Você está saindo da vaga do estacionamento, seta acionada, metade do carro para fora e os motoristas da via não admitem parar por um minuto para que a manobra seja concluída, seu carro possa seguir viagem e deixar a vaga liberada.

Manhã de sol, você resolve dar fazer um passeio de bicicleta pela ciclovia e os que correm, caminham ou patinam despreocupados, ocupam o referido espaço destinado ao ciclismo sem que você consiga transitar com seu transporte de duas rodas.

Apenas um carrinho de compras na sua frente após meia hora de espera na imensa fila do supermercado, chega a vez da pessoa da sua frente e ela, sem a menor cerimônia, chama seu companheiro que se encontrava na fila ao lado com outro carrinho igualmente lotado de produtos.

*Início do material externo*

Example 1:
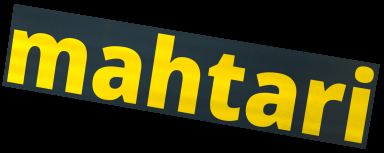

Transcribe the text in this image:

mahtari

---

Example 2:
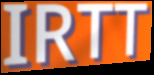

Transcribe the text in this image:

IRTT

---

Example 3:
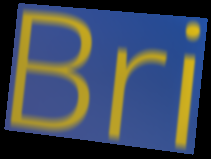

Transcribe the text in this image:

Bri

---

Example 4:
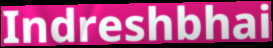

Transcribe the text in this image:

Indreshbhai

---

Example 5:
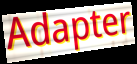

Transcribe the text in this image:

AdapterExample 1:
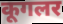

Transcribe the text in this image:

कूगलर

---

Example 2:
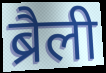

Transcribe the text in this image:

ब्रैली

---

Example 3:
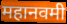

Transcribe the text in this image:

महानवमी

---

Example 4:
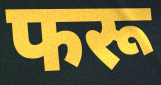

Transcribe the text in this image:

फरू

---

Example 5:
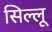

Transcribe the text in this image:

सिल्लू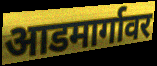
आडमार्गावर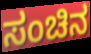
ಸಂಚಿನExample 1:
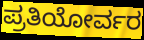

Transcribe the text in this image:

ಪ್ರತಿಯೋರ್ವರ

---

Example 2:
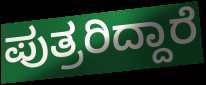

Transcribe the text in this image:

ಪುತ್ರರಿದ್ದಾರೆ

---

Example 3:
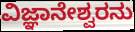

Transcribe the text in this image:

ವಿಜ್ಞಾನೇಶ್ವರನು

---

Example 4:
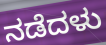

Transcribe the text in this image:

ನಡೆದಳು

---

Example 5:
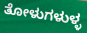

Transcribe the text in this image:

ತೋಳುಗಳುಳ್ಳ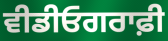
ਵੀਡੀਓਗਰਾਫ਼ੀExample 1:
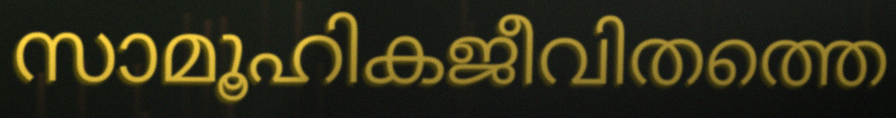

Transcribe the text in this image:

സാമൂഹികജീവിതത്തെ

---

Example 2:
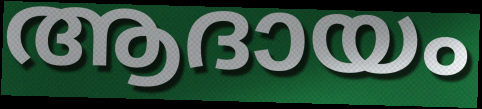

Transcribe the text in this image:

ആദായം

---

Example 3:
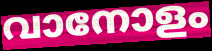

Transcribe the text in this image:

വാനോളം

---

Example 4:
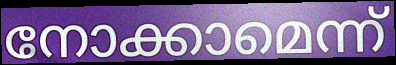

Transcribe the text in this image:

നോക്കാമെന്ന്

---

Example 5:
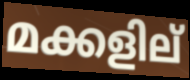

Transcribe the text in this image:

മക്കളില്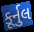
કૂર્નુલ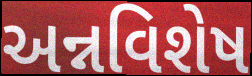
અન્નવિશેષ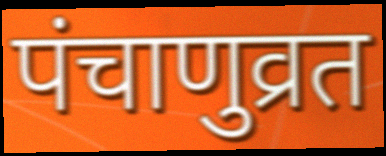
पंचाणुव्रत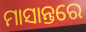
ମାସାନ୍ତରେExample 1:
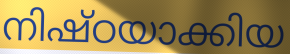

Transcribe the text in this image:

നിഷ്ഠയാക്കിയ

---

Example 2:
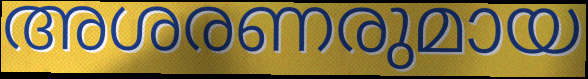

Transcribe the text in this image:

അശരണരുമായ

Acredito que todos os que estão lendo os primeiros parágrafos deste texto já tenham passado por situações semelhantes esperando, de coração, que nenhum dos leitores possua o péssimo hábito de provocar atitudes grosseiras, mal-educadas e desprovidas de total falta de bom senso.

Todas as vezes que me vejo envolvida por um cenário semelhante ao dos relatos acima, me pergunto se as regras mínimas de convivência em sociedade ainda estão valendo ou se foram revogadas por alguma lei que preconiza o “cada um por si”?

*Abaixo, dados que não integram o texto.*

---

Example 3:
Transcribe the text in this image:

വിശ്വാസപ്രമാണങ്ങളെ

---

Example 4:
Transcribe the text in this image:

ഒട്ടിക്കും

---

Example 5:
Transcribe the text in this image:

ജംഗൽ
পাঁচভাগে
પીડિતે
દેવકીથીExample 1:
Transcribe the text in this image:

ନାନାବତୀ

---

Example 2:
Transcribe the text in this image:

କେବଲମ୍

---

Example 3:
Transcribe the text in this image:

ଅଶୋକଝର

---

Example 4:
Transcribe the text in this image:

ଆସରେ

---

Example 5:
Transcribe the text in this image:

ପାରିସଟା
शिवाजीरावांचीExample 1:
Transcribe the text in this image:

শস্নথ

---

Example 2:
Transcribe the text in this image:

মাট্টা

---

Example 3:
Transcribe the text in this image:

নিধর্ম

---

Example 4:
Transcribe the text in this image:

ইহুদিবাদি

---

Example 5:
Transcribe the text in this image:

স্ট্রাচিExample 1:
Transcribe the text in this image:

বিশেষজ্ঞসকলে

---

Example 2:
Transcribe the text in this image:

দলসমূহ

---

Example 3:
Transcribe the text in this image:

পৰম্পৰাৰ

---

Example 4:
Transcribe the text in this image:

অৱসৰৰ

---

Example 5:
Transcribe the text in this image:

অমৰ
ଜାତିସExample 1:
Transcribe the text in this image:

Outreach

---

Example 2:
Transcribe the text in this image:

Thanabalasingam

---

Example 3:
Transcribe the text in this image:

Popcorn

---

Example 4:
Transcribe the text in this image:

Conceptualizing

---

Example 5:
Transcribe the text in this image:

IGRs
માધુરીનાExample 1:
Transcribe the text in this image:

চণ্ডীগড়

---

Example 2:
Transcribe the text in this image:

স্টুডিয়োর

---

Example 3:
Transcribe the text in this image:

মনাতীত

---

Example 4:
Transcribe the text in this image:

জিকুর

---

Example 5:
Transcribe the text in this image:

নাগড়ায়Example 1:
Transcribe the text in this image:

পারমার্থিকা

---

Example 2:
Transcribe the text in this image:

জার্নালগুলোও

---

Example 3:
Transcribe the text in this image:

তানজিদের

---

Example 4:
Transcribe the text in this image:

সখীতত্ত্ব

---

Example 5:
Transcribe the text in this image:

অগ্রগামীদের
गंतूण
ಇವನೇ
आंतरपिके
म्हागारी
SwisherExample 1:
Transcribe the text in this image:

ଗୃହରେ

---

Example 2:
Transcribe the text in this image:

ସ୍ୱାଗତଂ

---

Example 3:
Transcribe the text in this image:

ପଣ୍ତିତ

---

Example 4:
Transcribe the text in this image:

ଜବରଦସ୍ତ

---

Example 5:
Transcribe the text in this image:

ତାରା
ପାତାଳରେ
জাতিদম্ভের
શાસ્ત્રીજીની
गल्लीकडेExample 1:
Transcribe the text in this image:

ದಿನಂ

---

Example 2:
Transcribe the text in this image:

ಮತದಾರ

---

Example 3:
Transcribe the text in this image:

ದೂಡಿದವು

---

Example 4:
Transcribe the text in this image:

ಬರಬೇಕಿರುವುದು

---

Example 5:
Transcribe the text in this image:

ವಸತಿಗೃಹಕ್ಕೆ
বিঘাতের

Será que custa parar por alguns instantes para liberar o carro que está manobrando e assim deixar fluir o trânsito e a energia da gratidão?

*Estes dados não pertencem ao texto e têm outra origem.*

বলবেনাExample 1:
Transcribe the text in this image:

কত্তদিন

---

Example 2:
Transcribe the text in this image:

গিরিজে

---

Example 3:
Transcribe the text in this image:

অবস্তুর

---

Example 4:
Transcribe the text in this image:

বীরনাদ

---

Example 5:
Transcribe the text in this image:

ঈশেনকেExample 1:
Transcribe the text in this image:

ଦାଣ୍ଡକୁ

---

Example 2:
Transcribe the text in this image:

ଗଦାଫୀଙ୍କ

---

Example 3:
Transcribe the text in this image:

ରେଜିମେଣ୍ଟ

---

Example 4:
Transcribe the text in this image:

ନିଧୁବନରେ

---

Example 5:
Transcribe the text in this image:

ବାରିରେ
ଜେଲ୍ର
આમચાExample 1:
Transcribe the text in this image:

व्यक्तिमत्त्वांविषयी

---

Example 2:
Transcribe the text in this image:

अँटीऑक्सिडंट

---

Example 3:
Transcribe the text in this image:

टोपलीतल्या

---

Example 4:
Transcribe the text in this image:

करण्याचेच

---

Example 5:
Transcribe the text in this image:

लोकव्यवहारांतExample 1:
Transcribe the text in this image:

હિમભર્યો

Ciclovia foi construída para caminhada, corrida, patinação ou para a circulação de bicicletas? Alguém tem dúvida sobre a resposta?

É muito aviltante para alguém se dar ao trabalho de comunicar à pessoa que está atrás na fila do supermercado que suas compras não são apenas aquelas visualizadas, o que acarretará uma demora maior do que a por ela esperada?

Claro que a noção de certo e errado é bastante discutível, que o assunto é polêmico, que a abordagem envolve filosofia e religião, mas uma coisa é inegável: quanto mais cedermos ao comportamento abusivo, mais estressados e violentos seremos.

O embate e o conflito vêm se tornando uma desastrosa expectativa no nosso cotidiano. Há quem acorde e saia para a rua decidido a desafiar, há quem se arme para enfrentar o desrespeito e há quem consiga, às vezes, derrotar a arrogância.

Essa luta além de ter um preço muito alto, não premia vencedores e cobra de todos uma elevada taxa de felicidade.